[Start of section]

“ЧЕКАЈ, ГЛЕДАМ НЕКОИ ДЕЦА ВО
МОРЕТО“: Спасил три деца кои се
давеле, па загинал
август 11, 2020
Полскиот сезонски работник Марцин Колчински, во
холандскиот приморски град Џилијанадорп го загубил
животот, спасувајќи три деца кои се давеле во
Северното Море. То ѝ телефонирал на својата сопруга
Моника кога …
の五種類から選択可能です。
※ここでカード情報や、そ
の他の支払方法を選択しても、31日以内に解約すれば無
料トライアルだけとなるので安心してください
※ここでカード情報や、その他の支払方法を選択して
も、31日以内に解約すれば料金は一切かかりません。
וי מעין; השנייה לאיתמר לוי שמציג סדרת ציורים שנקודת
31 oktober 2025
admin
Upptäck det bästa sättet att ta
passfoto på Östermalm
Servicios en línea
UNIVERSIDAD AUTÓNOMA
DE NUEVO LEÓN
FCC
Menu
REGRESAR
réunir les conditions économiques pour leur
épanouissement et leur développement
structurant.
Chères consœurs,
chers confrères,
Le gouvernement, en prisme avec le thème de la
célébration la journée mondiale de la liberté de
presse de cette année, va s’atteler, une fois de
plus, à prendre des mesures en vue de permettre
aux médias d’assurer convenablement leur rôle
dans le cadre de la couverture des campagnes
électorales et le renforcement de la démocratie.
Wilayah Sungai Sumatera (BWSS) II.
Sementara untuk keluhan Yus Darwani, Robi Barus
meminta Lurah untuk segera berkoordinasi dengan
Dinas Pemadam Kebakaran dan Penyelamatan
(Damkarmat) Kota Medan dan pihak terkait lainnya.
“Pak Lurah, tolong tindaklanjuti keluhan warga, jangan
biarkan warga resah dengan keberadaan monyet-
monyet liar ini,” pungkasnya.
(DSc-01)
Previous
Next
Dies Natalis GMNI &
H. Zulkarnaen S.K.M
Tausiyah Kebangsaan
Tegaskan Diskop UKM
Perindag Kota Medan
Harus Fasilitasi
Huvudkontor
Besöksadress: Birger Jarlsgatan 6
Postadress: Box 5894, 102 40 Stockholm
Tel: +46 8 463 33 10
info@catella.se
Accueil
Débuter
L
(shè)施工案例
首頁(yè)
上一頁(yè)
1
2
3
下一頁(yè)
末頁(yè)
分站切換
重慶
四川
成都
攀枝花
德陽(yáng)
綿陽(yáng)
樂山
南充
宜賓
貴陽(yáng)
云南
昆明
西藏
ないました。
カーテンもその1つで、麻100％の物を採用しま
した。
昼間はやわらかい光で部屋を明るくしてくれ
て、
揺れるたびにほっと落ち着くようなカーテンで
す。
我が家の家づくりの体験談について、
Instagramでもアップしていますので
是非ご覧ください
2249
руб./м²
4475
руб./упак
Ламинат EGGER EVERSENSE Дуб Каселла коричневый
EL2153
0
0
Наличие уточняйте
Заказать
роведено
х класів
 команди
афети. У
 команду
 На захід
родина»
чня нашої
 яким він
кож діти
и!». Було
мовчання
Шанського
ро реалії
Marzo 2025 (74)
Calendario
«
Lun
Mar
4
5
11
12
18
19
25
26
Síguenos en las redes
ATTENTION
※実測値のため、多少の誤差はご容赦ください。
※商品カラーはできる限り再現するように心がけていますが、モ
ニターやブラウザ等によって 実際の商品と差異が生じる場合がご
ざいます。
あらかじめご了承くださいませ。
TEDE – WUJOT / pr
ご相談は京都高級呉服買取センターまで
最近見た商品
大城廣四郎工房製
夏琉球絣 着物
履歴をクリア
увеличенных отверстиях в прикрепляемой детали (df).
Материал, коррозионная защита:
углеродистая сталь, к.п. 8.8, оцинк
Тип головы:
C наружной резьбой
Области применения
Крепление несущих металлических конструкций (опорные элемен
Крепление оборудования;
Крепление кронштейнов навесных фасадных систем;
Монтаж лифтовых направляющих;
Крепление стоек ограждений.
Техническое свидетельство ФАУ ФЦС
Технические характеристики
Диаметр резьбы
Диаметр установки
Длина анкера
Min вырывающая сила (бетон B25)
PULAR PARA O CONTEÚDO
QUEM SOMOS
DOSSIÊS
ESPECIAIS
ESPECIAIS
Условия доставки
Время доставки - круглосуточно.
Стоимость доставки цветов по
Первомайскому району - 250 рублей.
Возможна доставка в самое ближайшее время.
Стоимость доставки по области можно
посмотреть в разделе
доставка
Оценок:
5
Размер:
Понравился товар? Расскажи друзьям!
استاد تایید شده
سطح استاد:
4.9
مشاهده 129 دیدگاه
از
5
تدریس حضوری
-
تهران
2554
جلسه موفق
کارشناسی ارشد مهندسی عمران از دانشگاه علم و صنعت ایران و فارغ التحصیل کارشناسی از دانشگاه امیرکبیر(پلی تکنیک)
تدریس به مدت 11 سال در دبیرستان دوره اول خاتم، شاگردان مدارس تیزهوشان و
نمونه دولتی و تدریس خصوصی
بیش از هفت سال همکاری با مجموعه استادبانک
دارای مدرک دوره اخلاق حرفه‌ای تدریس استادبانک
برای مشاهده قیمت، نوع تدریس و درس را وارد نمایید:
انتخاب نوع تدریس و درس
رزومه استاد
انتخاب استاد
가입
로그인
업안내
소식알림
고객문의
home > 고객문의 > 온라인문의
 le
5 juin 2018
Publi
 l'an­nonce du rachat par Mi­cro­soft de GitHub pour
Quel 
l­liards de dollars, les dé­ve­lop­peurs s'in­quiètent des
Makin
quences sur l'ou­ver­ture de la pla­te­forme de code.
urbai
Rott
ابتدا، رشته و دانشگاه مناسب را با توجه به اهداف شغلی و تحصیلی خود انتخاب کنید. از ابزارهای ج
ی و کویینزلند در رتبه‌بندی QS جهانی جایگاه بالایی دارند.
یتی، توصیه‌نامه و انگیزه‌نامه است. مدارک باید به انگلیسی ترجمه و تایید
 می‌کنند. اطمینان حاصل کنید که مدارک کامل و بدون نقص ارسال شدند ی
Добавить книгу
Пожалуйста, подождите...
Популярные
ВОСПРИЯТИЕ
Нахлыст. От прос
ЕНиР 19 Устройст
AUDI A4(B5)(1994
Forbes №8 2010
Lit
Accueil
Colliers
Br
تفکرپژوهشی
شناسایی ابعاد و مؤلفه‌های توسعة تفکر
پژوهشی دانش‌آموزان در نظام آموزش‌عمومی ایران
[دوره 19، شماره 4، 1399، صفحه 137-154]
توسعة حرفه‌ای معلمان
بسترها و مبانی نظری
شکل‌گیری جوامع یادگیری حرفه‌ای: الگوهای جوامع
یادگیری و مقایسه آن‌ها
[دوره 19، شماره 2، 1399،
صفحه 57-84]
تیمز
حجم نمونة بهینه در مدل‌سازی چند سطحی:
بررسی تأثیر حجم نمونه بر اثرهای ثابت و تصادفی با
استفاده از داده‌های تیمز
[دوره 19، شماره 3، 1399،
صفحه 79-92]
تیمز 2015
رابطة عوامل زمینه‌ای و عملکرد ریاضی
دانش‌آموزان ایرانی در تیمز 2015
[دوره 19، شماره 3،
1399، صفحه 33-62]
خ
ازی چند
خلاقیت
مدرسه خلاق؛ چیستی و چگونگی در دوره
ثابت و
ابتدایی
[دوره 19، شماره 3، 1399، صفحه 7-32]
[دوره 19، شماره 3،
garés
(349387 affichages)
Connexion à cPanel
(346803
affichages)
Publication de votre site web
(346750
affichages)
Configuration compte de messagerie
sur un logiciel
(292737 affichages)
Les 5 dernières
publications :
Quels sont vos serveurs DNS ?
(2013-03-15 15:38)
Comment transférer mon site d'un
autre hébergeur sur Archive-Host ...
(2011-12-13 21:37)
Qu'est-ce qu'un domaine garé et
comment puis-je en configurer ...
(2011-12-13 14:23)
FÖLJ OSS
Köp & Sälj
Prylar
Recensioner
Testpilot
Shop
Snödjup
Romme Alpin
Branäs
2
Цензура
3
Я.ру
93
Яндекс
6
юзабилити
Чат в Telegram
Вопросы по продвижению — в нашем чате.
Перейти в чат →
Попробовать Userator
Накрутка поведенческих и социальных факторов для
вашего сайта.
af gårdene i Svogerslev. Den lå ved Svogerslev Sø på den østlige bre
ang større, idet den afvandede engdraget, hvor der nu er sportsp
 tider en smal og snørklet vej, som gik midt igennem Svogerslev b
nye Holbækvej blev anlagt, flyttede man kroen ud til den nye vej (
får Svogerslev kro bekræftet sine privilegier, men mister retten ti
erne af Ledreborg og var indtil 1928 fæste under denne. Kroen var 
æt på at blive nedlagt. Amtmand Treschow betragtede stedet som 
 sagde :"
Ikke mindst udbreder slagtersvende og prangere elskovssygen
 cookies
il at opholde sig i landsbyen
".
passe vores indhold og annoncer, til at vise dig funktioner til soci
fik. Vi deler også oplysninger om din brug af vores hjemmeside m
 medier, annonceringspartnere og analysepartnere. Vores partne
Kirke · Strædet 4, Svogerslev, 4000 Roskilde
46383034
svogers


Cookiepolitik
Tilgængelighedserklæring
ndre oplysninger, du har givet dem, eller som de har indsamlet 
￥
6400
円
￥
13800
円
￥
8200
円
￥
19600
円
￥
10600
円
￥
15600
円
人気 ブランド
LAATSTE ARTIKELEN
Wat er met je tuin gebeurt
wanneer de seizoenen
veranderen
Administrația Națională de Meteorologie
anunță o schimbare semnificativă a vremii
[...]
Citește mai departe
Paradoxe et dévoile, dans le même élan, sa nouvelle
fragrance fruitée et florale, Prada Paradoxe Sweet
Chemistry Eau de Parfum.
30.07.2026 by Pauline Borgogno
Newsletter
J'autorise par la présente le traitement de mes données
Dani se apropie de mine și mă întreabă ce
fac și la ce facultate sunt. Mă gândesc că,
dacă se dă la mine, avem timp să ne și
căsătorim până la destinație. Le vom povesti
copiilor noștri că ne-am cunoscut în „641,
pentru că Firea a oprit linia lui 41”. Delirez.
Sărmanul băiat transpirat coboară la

[End of section]

● **Action item**:
Nothing but the lines above from the one containing "بررسی تأثیر حجم" through the one containing "(2013-03-15 15:38)" should appear in the answer, each repeated exactly.

● **Answer box**:
بررسی تأثیر حجم نمونه بر اثرهای ثابت و تصادفی با
استفاده از داده‌های تیمز
[دوره 19، شماره 3، 1399،
صفحه 79-92]
تیمز 2015
رابطة عوامل زمینه‌ای و عملکرد ریاضی
دانش‌آموزان ایرانی در تیمز 2015
[دوره 19، شماره 3،
1399، صفحه 33-62]
خ
ازی چند
خلاقیت
مدرسه خلاق؛ چیستی و چگونگی در دوره
ثابت و
ابتدایی
[دوره 19، شماره 3، 1399، صفحه 7-32]
[دوره 19، شماره 3،
garés
(349387 affichages)
Connexion à cPanel
(346803
affichages)
Publication de votre site web
(346750
affichages)
Configuration compte de messagerie
sur un logiciel
(292737 affichages)
Les 5 dernières
publications :
Quels sont vos serveurs DNS ?
(2013-03-15 15:38)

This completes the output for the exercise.